§ WHAT TO WORK ON: Look through the records below and copy out each line that contains the word "onderzoeken".

§ EXERCISE INPUTS:
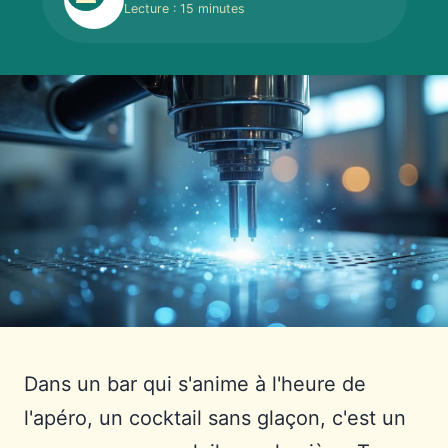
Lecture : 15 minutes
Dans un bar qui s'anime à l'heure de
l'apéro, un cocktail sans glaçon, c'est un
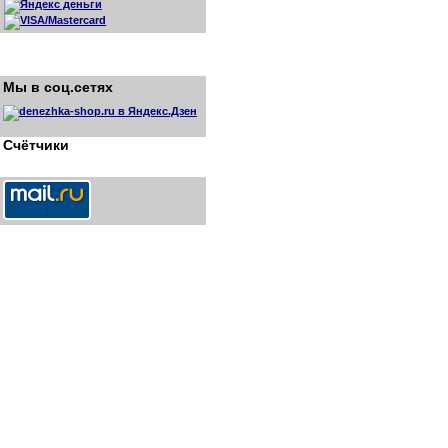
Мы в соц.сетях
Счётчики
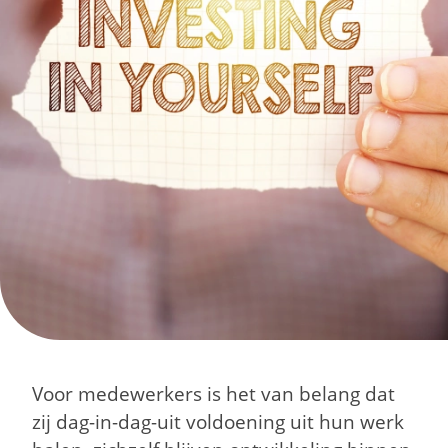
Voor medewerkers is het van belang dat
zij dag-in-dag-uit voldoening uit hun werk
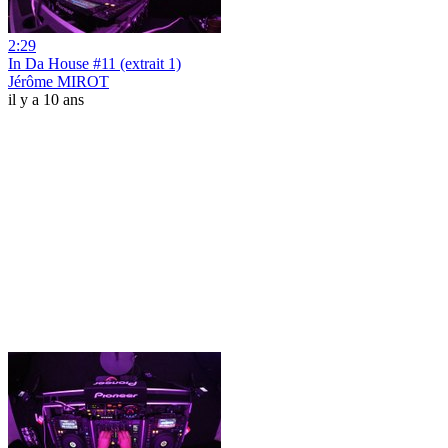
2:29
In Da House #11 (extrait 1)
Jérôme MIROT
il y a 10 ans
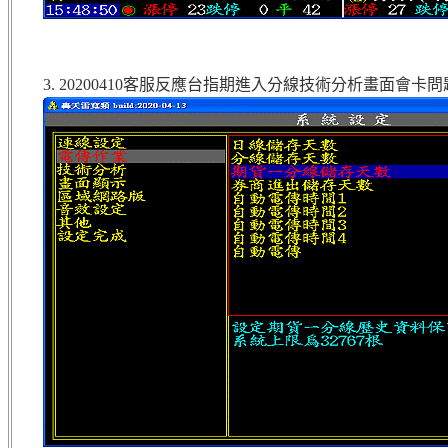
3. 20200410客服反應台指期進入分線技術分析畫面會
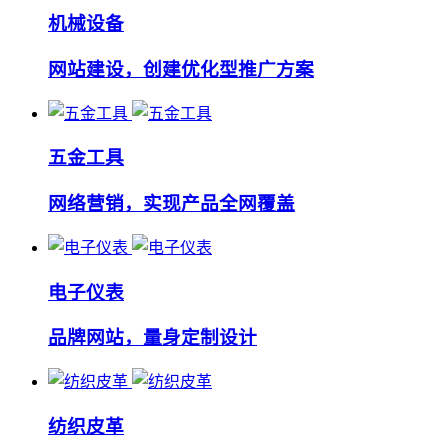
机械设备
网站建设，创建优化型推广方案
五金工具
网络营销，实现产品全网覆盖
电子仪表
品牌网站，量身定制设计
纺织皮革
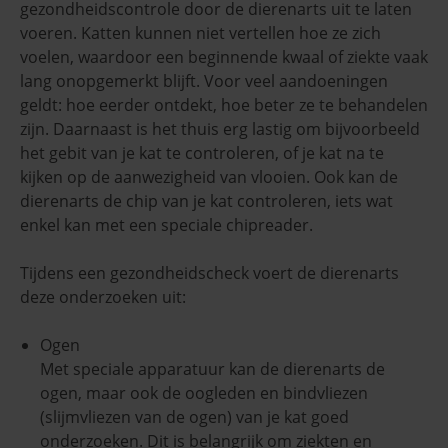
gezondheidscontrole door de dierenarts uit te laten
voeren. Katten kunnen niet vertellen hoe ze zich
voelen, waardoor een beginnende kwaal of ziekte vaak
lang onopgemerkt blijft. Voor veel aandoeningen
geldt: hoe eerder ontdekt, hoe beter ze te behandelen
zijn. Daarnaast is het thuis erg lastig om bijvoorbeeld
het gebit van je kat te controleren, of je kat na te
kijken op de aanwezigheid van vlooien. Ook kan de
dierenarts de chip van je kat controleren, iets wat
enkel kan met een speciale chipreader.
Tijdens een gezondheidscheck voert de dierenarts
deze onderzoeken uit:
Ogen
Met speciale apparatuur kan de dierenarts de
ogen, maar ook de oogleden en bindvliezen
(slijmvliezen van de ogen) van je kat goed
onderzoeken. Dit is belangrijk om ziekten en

§ ANSWER TO THE PROBLEM:
deze onderzoeken uit:
onderzoeken. Dit is belangrijk om ziekten en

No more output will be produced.